Parents of surfers killed in Mexico pay emotional tribute to sons saying 'the world has become a darker place'

Matt Watts8 May 2024

The mother of two Australian surfers killed in a suspected carjacking in Mexico fought back tears as she said “the world has become a darker place for us”.

Debra Robinson, delivered a moving statement alongside her husband Martin, as she said their “hearts were broken” after the deaths of their sons Callum, 33, and Jake, 30, in Baja California.

Mrs Robinson also mourned the American who was killed with them, Jack Carter Rhoad.

Speaking on a beach in San Diego she said: “They were young men enjoying their passion of surfing together.”

“Live bigger, shine brighter, and love harder in their memory,” she added.

A Mexican man has been charged with “forced disappearance” and is expected to be charged with the three murders.

Another man and a woman caught with drugs have been detained for their suspected involvement.

Callum (left) and Jake Robinson
Instagram

The three friends disappeared on 27 April while on a surfing and camping trip near Ensenada.

A desperate search ended when their bodies were found dumped in a cliffside well on Friday about four miles away from where they had been attacked at a beachside campsite.

Each man had been killed by a gunshot to the head, according to local authorities.

A fourth body was also found in the well but had been there longer and was unconnected to the case, they said.

Callum was a member of Australia's national lacrosse team and a resident of San Diego, just across the US-Mexico border from Baja California. Jake, an avid traveller, left Australia about two weeks before the incident. Together, the pair attended the Coachella music festival in California before crossing the state's border into Mexico.
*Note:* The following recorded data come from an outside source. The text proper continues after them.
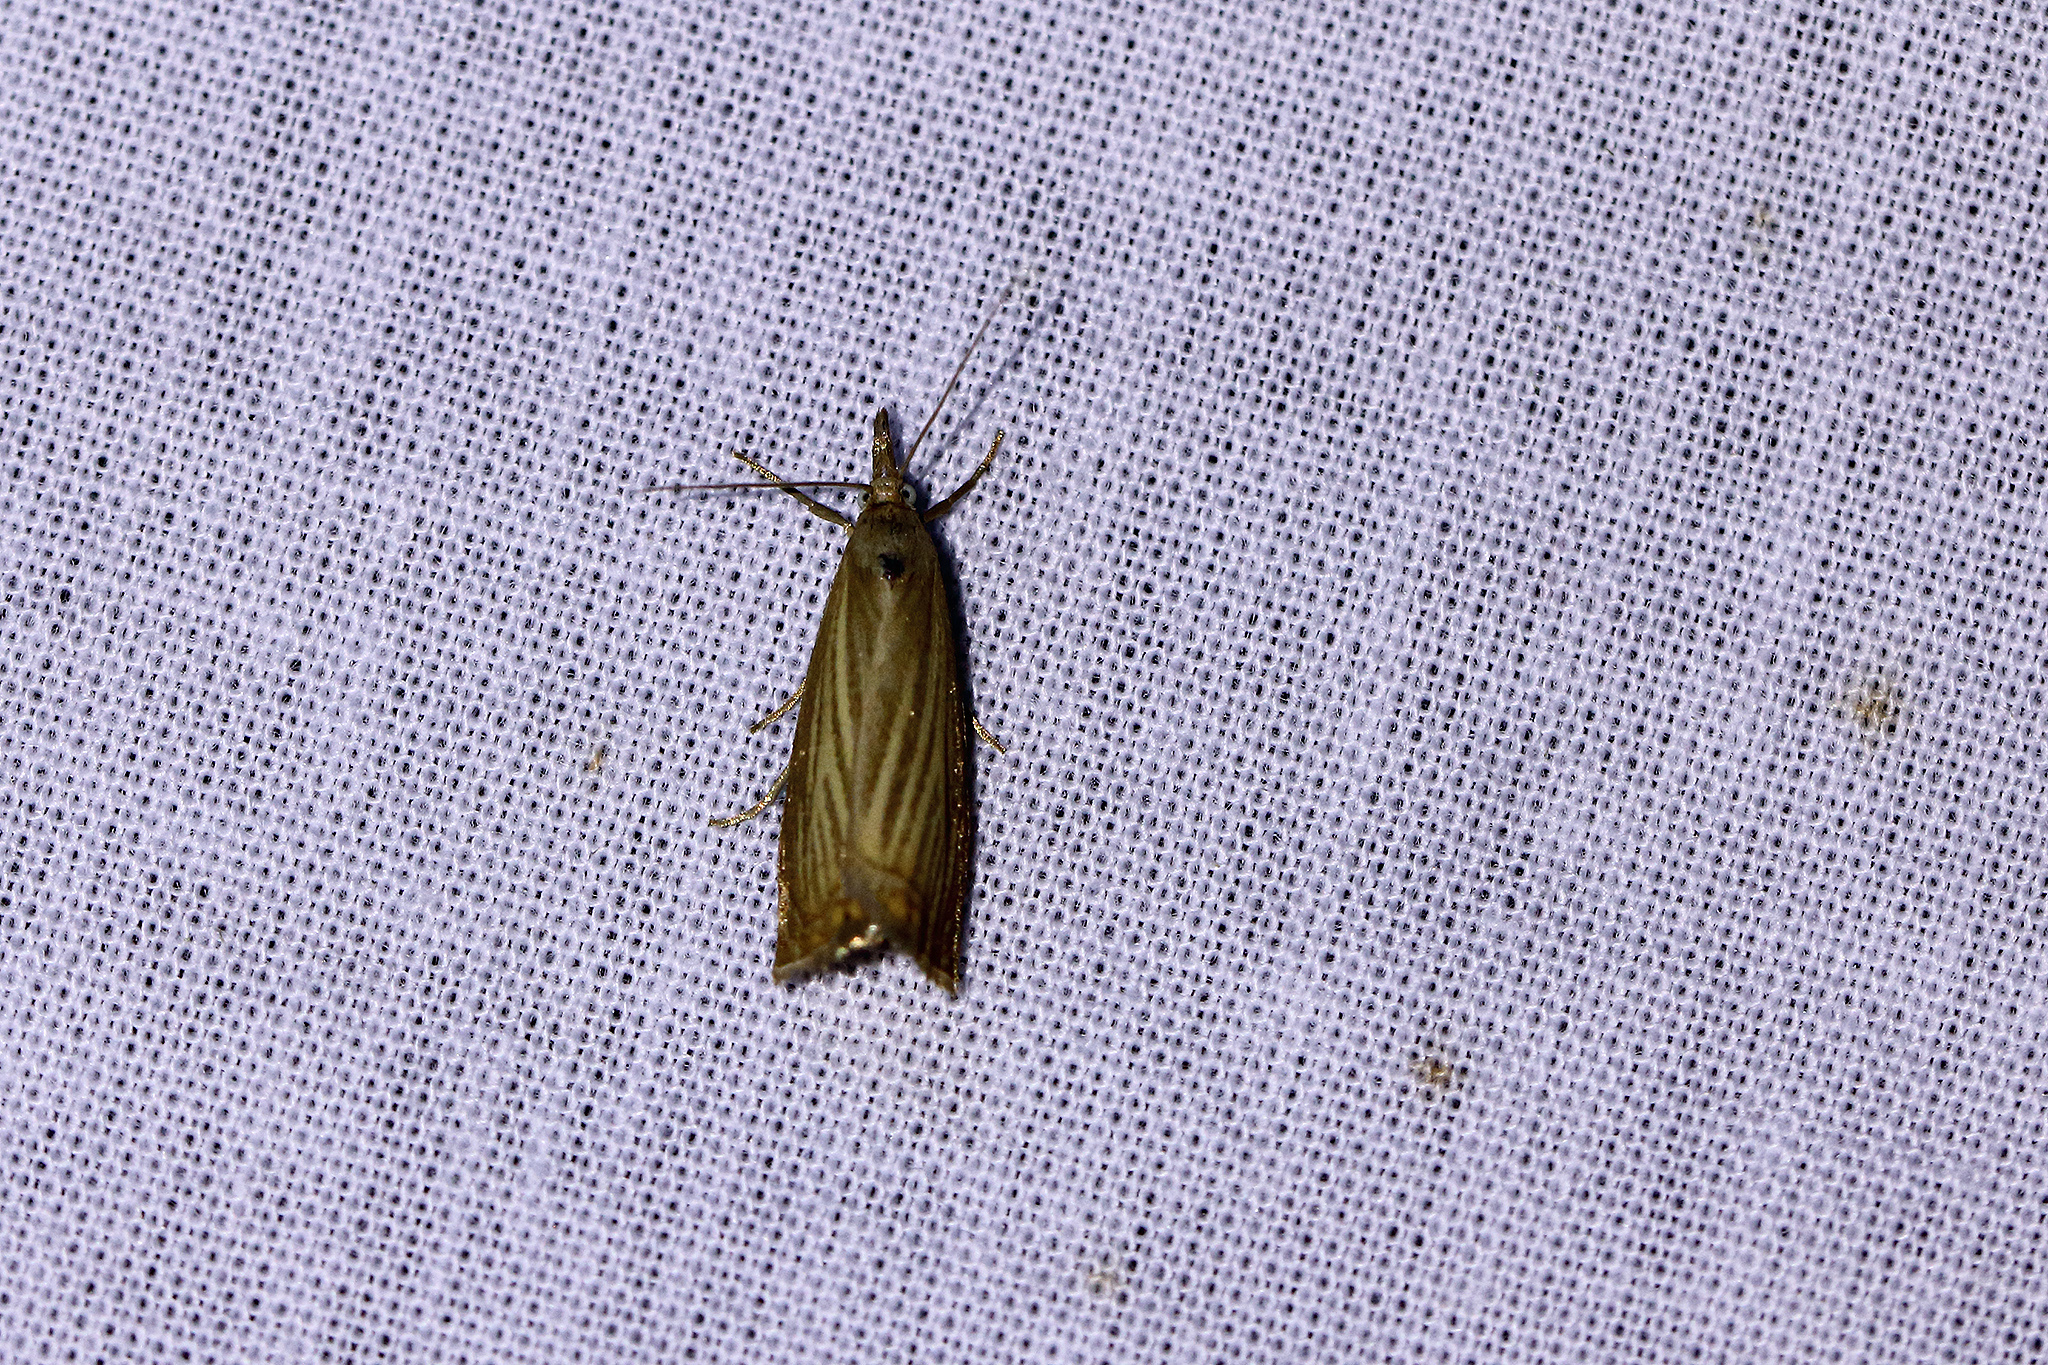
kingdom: Animalia
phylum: Arthropoda
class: Insecta
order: Lepidoptera
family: Crambidae
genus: Chrysoteuchia
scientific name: Chrysoteuchia culmella
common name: Garden grass-veneer
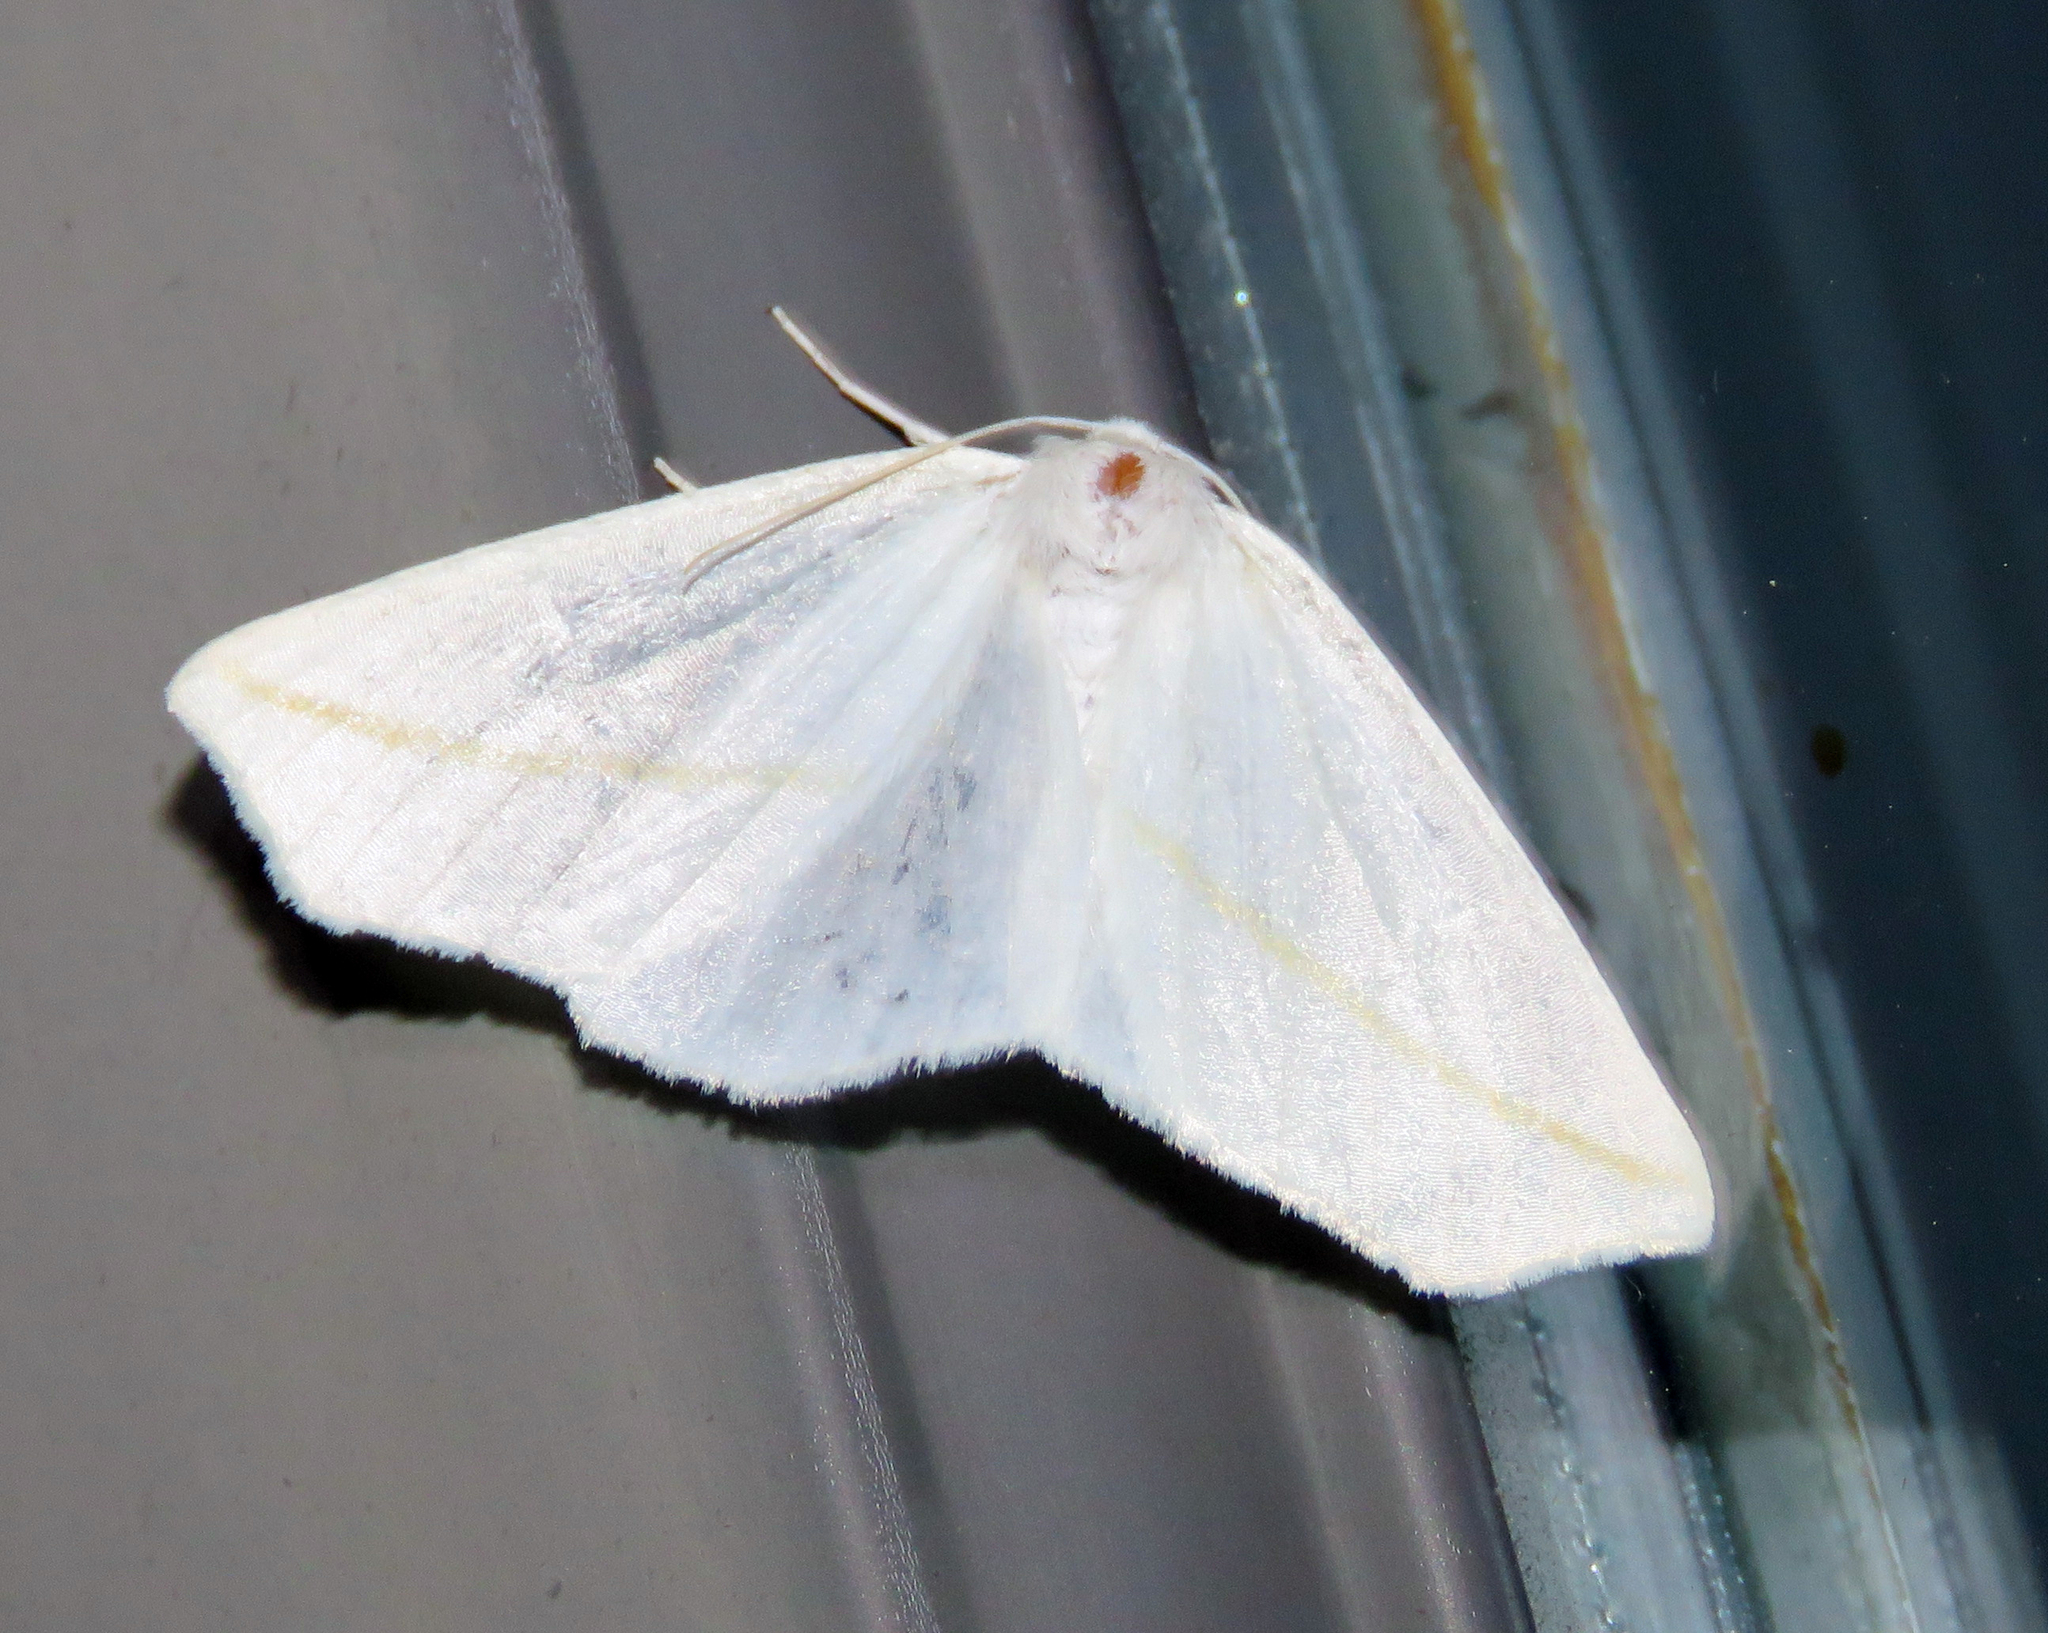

Australian Prime Minister Anthony Albanese told a radio station in the Robinsons' home town of Perth in Western Australia state that every parent felt for the family's loss.

"I think the whole nation's heart goes out to the parents of Callum and Jake Robinson. It is every parent's worst nightmare to lose a son or a daughter. To lose these two brothers is just awful and my deepest sympathies and condolences and I'm sure the whole nation's with the parents and with the other family and friends of these two fine young Australians," Albanese told Perth Radio 6PR.

Albanese said he was reminded of when his only child Nathan Albanese traveled last year at the age of 22 to a musical festival in Spain.

"You do worry, but you think as well that's part of the Australian right of passage, is traveling around with a backpack and meeting people and it's how you grow as a person as well so you want to encourage them," Albanese said.

In 2015, two Australian surfers, Adam Coleman and Dean Lucas, were killed in western Sinaloa state, across the Gulf of California - also known as the Sea of Cortez - from the Baja peninsula. Authorities said they were victims of highway bandits. Three suspects were arrested in that case.